APRIL 2012 -
Italy’s burgundy red Ferrari on rails is in service. The “Italo” will travel at speeds of up to 300 kilometers per hour between Milan, Rome and Naples. The new high-speed train is more environmentally friendly and also cheaper than its competitors.
The dark-red 656 foot bullet-shaped train — named “Italo” — is Italy’s first private high-speed train. Launched by Ferrari head Luca di Montezemolo’s company NTV, it boasts sleek interiors styled by celebrated design house Italdesign Giugiaro.
The trains have gold edging, panoramic windows, leather seats and wider carriages than the classic French TGV trains. They offer three different coach classes and travel at a top speed of 224 miles per hour.
The train features free WiFi and also offers UMTS capacity for mobile phones. Fiberglass cables connect each car with the satellite antenna, which ensures a clear signal for communications, even as the train passes through tunnels. The Italo even features its own Internet portal, replete with information about museums, places of interest and shopping destinations at the train’s next destination.
In the last car of the train, called the “Club” section on the Italo, first-class customers sit in an area with wide seats and lots of legroom. Two compartments are also offered for families who want to travel together or where business people can hold meetings. In “Club” class, coffee is served and newspapers are distributed. Each seat has a touch screen with which the passenger can watch live television or a selection of films and three-course meals are also available for purchase, including in the “Prima” class, which is the train’s business class offering.

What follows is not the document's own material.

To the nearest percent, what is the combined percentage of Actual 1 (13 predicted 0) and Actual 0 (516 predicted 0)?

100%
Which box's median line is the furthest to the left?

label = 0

France’s national rail company SNCF owns a 20-percent stake in NTV, which is led by a group of Italian businessmen including Montezemolo, NTV’s president, and Diego Della Valle, the head of luxury shoemaker Tod’s.

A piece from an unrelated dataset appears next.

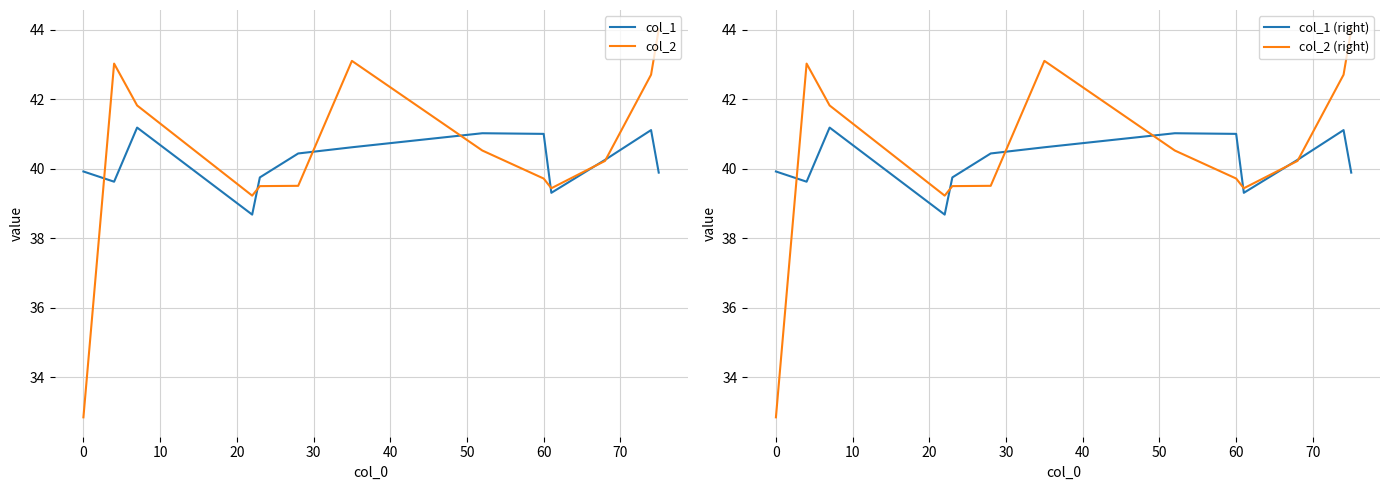

How many lines are shown in the chart?

4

The private train is also easier on the wallet: A single trip from Naples to Rome can be as inexpensive as €20. A trip on the high-speed offering by Trenitalia, Italy’s national railway, is slightly slower than the Italo on this particular stretch and costs nearly double that price.

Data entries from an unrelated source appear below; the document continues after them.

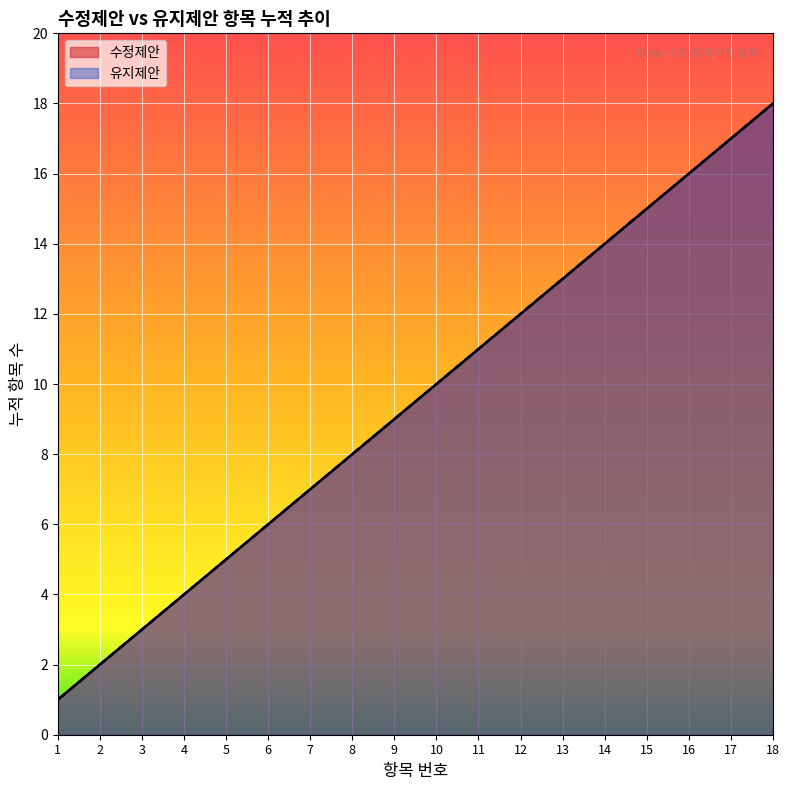

What is the highest value of the 유지제안 series?

18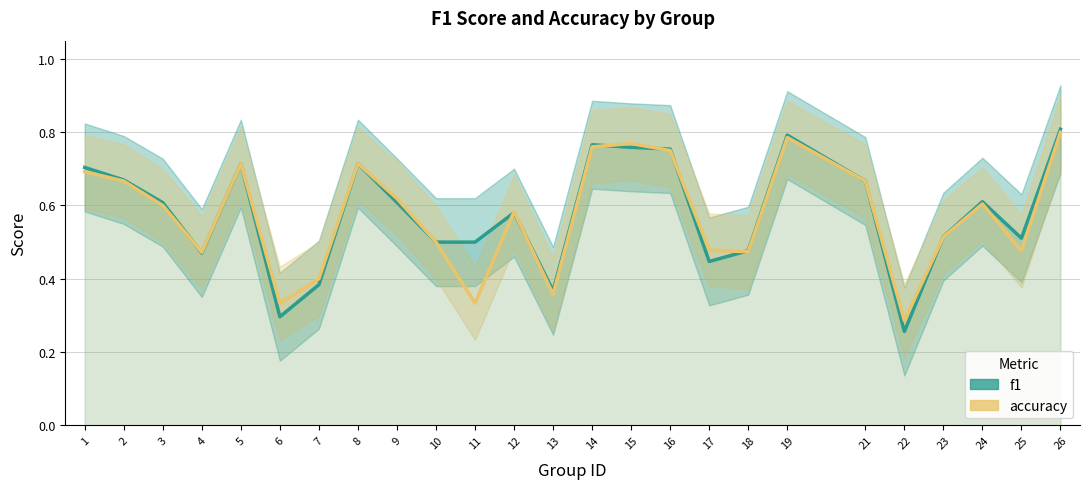

True or false: accuracy has more than 0 interior local peaks.

True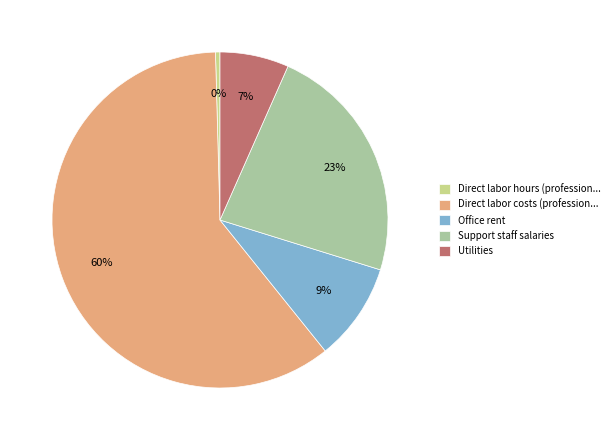

Is it true that Utilities is 1% of the pie?

False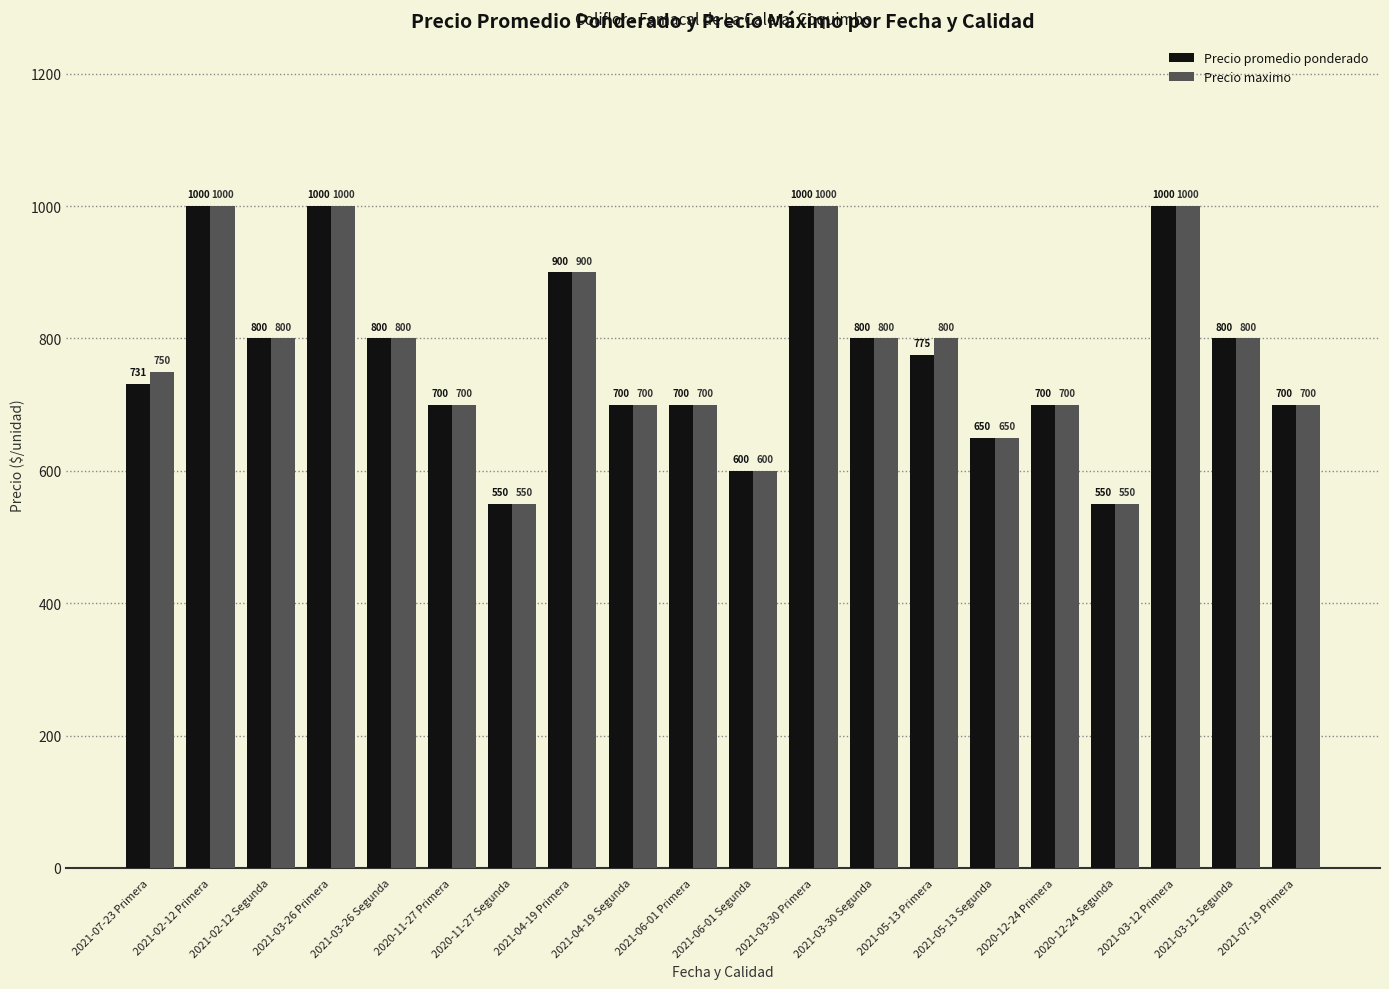

Is the value of Precio promedio ponderado at 2020-11-27 Segunda greater than the value of Precio maximo at 2021-06-01 Segunda?

No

Seven trains have already been produced and 25 are expected to be built by autumn 2012. They will be deployed on Italy’s most important north-south train line running between Milan, Bologna, Florence, Rome and Naples. Some trains will also travel to Venice in the north and Salerno in the south. In total, the company plans to offer 50 trips a day, attracting between 8 million and 9 million passengers a year and breaking even by 2014.